L’homme est un saint. Il supporte mes sautes d’humeur, mes oublis, mes plats carbonisés, il supporte tout. SAUF de demander son chemin. Cela signifie que son sens de l’orientation infaillible est pris en défaut, quelque chose comme une atteinte directe à sa virilité, vous l’aurez compris.

–        Inutile ! Dans toutes les villes les églises se serrent les unes contre les autres, en plus cela se voit, ce genre d’édifice ! On remonte dans la voiture et on cherche !

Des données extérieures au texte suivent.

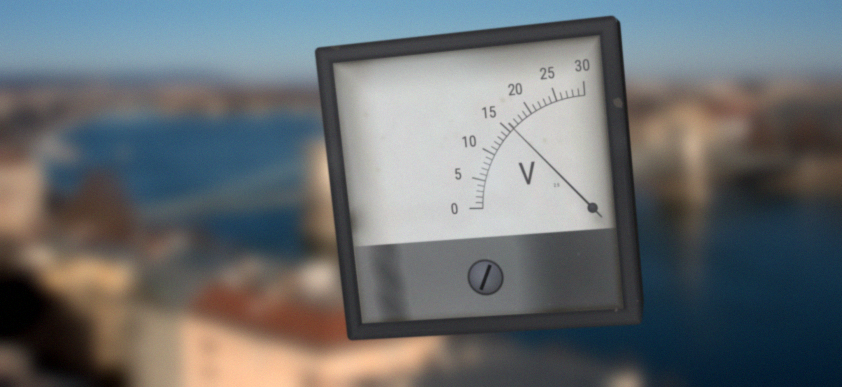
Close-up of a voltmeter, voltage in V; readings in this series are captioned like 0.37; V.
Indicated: 16; V
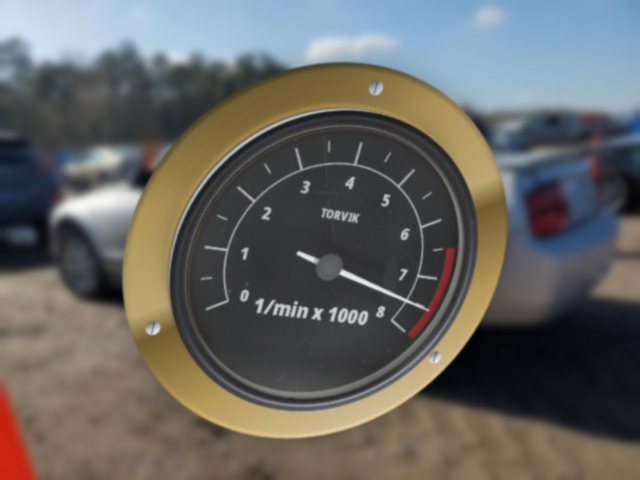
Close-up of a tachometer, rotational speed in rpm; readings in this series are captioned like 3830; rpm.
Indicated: 7500; rpm
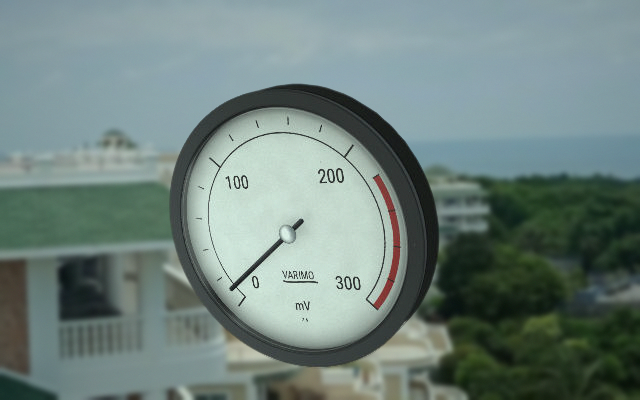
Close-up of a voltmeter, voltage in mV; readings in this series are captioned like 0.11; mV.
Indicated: 10; mV
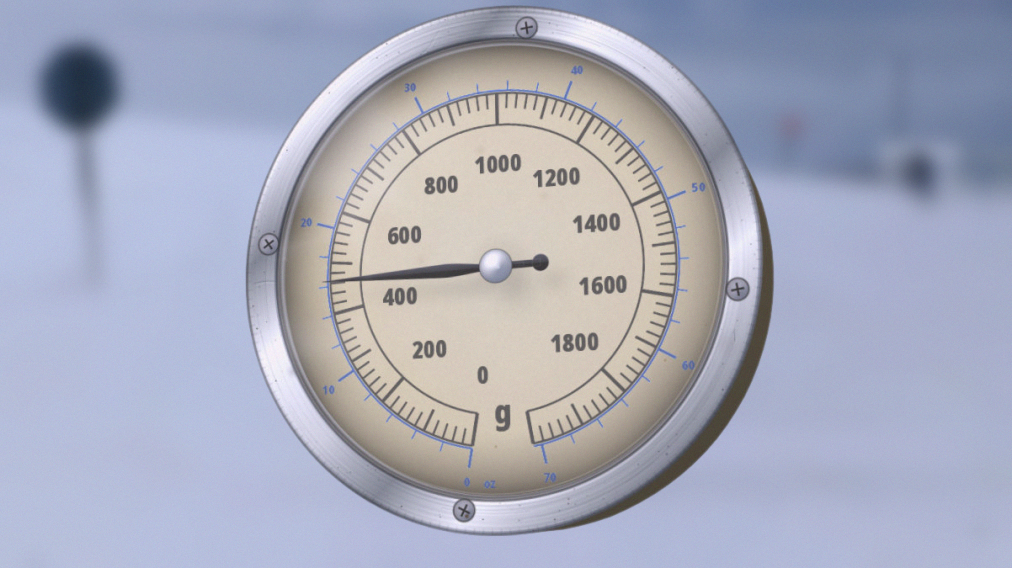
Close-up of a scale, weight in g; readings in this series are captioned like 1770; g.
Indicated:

Quand il use de ce ton-là, personne ne conteste.

La ville n’était pas grande, mais pas si petite que ça. Et même les petites villes ont des plans de circulation, des sens uniques et des sens interdits. Sans compter les feux, rouges, évidemment. Cela virait au cauchemar, nous allions emboutir une voiture, un gendarme ou une vieille dame, et pas un mot dans la voiture, l’atmosphère n’était pas à la chansonnette ou aux consignes de prudence.

Pas d’église réformée en vue, pas de voitures décorées, rien. Enfin, dans une ruelle en pente, notre fille entrevit un cœur blanc à l’arrière d’une voiture.

–        Là !

Vigoureuse marche arrière et pas une place de libre, rien que des voitures rutilantes avec un cœur blanc sur la plage arrière et des rubans sur les balais des pare-brise. Encore un tour, enfin une place dans une rue adjacente, et les dames de la maison de cavaler en talons aiguilles en soulevant la robe longue pour courir plus vite dans la montée, nous entendions déjà les grandes orgues, au loin on voyait le toit pointu de la petite église… Le mariage était terminé et les gens commençaient à sortir.

– Félicitations pour votre sermon, monsieur le Pasteur !

Nous avons pris la file, félicitant le pasteur d’un sermon que nous n’avions pas suivi, un peu rouges tout de même, puis la file des gens qui embrassaient les mariés.

–        Vous vous êtes trompés d’église, je parie, me murmura mon amie Marianne en souriant.

Un sourire complice et elle me glissa le cœur blanc et les rubans dans mon sac.